» WHAT THE TASK REQUIRES: Reproduce character for character every line from the beginning of the rows through the line containing "את הארוחה שלכם!", including that final line. Omit the pictures from your answer.

Extracted data entries:
* * *

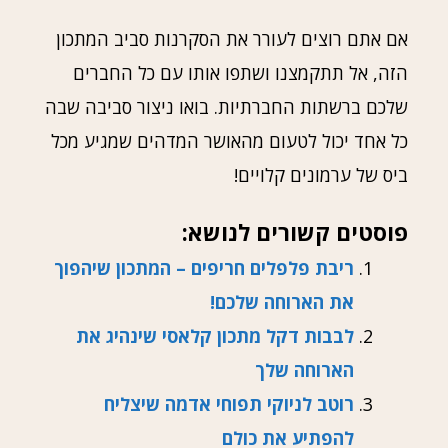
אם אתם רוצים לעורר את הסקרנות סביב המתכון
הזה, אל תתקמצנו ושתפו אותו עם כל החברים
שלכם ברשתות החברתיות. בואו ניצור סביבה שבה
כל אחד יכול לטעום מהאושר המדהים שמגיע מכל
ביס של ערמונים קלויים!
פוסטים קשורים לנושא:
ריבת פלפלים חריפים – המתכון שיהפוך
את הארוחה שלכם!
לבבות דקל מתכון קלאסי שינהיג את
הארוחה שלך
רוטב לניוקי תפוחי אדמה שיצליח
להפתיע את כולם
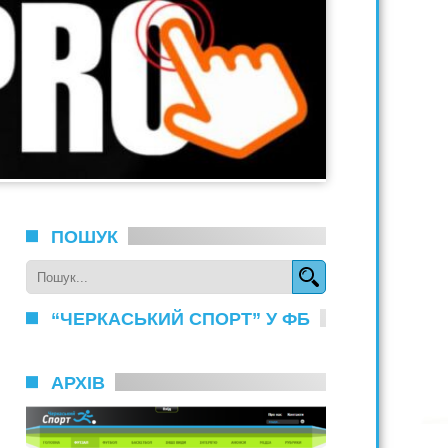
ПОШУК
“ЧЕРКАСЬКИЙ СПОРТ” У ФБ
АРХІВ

* * *

» WRITTEN SOLUTION:
אם אתם רוצים לעורר את הסקרנות סביב המתכון
הזה, אל תתקמצנו ושתפו אותו עם כל החברים
שלכם ברשתות החברתיות. בואו ניצור סביבה שבה
כל אחד יכול לטעום מהאושר המדהים שמגיע מכל
ביס של ערמונים קלויים!
פוסטים קשורים לנושא:
ריבת פלפלים חריפים – המתכון שיהפוך
את הארוחה שלכם!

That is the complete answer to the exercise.